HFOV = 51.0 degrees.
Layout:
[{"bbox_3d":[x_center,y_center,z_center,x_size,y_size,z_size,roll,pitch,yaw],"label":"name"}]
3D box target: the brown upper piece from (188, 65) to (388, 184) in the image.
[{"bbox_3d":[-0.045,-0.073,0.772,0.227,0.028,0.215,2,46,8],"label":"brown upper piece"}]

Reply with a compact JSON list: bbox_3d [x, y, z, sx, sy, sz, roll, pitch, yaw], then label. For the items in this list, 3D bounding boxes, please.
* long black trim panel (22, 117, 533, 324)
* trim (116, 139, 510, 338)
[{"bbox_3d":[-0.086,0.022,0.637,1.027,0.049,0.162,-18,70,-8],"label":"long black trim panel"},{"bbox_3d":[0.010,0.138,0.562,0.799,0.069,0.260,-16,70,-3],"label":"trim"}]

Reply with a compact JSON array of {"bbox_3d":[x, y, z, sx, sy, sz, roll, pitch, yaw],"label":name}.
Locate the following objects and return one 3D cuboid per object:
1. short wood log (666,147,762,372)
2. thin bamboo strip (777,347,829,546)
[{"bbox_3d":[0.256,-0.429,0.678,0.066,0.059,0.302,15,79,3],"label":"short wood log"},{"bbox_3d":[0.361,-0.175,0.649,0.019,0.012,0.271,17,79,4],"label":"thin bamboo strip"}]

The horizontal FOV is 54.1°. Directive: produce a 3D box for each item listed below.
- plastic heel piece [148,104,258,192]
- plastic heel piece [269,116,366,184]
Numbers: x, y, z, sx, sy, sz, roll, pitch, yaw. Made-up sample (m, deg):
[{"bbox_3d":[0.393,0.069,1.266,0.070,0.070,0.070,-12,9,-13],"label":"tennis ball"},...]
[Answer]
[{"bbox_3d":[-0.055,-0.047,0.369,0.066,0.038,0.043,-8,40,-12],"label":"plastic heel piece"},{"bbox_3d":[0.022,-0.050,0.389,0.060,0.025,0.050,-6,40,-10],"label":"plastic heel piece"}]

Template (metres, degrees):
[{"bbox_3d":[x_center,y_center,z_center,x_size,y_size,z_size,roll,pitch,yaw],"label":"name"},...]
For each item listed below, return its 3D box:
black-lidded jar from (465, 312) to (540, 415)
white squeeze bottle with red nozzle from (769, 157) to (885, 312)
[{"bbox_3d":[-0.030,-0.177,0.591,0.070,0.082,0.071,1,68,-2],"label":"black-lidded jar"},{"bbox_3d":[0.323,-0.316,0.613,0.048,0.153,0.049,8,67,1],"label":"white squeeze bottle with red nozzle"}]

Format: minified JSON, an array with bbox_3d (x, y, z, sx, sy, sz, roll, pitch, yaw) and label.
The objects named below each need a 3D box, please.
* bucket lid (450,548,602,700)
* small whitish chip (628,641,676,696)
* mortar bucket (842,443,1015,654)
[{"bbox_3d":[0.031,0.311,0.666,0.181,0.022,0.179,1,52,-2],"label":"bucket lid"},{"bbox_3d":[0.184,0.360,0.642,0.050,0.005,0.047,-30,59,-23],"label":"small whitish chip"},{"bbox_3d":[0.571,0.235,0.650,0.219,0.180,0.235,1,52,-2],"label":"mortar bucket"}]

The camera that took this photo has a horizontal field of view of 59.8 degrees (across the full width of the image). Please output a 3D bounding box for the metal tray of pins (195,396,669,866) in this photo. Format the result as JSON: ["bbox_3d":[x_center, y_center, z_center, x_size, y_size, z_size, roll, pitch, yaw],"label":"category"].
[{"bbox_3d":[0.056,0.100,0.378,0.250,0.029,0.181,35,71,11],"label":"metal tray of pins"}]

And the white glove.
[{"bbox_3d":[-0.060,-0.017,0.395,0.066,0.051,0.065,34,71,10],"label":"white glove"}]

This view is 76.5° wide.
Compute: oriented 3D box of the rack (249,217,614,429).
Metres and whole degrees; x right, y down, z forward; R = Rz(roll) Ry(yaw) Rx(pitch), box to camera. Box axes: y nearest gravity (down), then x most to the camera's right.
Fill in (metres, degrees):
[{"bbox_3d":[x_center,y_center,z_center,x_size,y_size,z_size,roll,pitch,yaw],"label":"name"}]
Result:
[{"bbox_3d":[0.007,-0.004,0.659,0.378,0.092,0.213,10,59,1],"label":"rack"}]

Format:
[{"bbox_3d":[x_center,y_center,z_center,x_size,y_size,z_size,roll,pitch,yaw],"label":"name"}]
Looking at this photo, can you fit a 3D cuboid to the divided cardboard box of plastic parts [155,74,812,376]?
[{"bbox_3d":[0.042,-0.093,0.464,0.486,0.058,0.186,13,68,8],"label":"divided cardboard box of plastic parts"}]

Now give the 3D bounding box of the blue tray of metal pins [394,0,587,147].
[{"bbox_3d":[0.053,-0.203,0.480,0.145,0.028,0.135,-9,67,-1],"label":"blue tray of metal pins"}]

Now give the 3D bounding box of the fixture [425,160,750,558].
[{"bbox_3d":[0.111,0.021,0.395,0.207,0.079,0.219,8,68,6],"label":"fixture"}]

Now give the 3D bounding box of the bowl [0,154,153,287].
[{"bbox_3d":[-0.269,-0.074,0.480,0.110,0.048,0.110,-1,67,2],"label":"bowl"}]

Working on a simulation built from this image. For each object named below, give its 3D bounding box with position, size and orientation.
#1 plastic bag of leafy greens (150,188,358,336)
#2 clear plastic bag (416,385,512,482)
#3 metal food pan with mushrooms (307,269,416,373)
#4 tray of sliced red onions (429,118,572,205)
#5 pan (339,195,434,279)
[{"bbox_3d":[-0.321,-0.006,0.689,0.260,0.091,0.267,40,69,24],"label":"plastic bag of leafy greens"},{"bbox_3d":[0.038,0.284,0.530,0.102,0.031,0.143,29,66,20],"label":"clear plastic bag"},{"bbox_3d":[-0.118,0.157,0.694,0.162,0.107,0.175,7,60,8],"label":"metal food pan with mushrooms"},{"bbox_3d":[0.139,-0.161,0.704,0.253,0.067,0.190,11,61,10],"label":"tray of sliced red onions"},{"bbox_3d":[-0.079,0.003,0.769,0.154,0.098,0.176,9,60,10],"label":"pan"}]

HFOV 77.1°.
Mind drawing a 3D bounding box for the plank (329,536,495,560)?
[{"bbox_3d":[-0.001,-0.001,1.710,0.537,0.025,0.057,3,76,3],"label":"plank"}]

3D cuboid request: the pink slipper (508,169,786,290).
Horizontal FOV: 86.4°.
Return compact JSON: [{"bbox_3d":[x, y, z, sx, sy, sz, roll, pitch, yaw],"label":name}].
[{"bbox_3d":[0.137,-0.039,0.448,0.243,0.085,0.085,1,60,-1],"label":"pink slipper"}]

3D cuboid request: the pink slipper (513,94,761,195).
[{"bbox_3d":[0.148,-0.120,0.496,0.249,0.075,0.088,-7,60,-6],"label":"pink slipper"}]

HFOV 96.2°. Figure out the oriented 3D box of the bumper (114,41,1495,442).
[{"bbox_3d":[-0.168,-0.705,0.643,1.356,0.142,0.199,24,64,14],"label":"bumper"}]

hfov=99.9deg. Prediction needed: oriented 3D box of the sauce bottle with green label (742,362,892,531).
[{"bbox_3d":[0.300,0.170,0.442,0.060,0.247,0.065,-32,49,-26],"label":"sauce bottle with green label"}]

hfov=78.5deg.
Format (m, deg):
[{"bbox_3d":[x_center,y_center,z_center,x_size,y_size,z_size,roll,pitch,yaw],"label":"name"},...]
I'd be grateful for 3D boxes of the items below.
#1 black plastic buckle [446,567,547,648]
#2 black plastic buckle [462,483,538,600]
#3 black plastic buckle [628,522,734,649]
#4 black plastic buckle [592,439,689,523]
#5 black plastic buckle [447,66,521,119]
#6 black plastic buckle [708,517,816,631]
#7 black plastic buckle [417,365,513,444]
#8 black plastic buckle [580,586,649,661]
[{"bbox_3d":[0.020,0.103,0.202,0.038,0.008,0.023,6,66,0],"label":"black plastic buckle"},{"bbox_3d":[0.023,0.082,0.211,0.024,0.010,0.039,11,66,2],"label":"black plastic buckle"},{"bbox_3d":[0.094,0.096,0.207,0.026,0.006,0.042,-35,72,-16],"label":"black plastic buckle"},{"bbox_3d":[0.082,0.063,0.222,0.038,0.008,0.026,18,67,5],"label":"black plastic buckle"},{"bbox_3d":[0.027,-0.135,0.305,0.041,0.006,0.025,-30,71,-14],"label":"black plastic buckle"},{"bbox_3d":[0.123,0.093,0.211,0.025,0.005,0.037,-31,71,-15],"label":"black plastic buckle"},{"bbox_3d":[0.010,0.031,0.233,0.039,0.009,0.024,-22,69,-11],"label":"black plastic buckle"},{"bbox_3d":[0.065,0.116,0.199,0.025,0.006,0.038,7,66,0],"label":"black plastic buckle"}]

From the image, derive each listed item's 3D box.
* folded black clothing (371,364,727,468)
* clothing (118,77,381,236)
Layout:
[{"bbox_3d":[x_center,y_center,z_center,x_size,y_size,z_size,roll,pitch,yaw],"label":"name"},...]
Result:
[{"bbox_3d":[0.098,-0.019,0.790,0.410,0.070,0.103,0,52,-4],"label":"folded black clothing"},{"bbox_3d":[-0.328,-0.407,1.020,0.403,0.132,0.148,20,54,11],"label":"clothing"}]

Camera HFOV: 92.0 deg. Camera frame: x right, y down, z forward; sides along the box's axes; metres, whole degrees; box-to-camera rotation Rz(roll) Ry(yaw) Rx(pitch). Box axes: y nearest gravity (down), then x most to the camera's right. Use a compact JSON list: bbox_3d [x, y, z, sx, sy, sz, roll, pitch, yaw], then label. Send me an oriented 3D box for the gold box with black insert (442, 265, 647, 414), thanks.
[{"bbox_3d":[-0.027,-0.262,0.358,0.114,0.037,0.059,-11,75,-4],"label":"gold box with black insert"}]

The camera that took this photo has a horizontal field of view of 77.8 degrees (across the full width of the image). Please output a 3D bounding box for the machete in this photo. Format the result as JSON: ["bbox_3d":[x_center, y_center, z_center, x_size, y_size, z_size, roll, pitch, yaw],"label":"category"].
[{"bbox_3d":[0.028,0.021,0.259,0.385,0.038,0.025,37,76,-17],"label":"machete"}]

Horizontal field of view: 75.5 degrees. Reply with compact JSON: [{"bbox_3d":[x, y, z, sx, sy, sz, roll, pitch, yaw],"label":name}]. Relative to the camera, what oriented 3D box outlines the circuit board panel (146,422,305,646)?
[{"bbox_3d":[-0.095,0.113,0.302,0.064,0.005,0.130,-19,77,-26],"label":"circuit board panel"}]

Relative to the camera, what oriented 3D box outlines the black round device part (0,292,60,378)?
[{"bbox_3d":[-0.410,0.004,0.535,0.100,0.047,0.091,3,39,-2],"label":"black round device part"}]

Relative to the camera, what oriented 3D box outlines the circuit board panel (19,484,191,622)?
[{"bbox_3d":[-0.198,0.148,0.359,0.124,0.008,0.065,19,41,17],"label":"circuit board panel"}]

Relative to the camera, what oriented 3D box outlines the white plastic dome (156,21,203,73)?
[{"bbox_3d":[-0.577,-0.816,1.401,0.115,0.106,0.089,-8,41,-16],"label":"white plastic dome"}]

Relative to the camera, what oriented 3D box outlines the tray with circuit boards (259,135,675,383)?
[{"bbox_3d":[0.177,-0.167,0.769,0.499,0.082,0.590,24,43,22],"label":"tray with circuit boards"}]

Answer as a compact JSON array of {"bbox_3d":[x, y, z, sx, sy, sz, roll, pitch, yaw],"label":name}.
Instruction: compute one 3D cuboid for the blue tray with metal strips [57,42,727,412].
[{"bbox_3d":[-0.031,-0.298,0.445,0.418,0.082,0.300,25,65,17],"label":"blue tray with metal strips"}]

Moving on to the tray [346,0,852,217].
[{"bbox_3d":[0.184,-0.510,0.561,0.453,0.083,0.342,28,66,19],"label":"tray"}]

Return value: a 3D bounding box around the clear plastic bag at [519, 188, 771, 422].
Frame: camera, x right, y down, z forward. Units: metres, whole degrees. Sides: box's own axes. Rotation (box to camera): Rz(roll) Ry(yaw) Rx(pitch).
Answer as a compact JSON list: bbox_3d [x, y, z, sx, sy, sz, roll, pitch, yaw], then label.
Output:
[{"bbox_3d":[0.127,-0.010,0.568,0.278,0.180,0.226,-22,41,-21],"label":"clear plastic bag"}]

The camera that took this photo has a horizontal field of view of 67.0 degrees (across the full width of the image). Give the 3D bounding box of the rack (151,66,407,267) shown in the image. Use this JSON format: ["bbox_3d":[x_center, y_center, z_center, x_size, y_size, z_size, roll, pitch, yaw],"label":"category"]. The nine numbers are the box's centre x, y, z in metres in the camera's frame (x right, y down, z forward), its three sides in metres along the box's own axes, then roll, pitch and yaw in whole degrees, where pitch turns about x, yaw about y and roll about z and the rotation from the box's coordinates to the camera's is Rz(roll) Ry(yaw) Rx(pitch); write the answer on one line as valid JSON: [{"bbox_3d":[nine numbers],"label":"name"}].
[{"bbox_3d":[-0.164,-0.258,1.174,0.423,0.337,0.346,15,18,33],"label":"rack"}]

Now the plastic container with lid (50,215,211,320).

------------------------------------

Repeat word for word the lines above that run from the line containing "#2 black plastic buckle [462,483,538,600]" through the line containing "#7 black plastic buckle [417,365,513,444]", both ends included, and nothing else.

#2 black plastic buckle [462,483,538,600]
#3 black plastic buckle [628,522,734,649]
#4 black plastic buckle [592,439,689,523]
#5 black plastic buckle [447,66,521,119]
#6 black plastic buckle [708,517,816,631]
#7 black plastic buckle [417,365,513,444]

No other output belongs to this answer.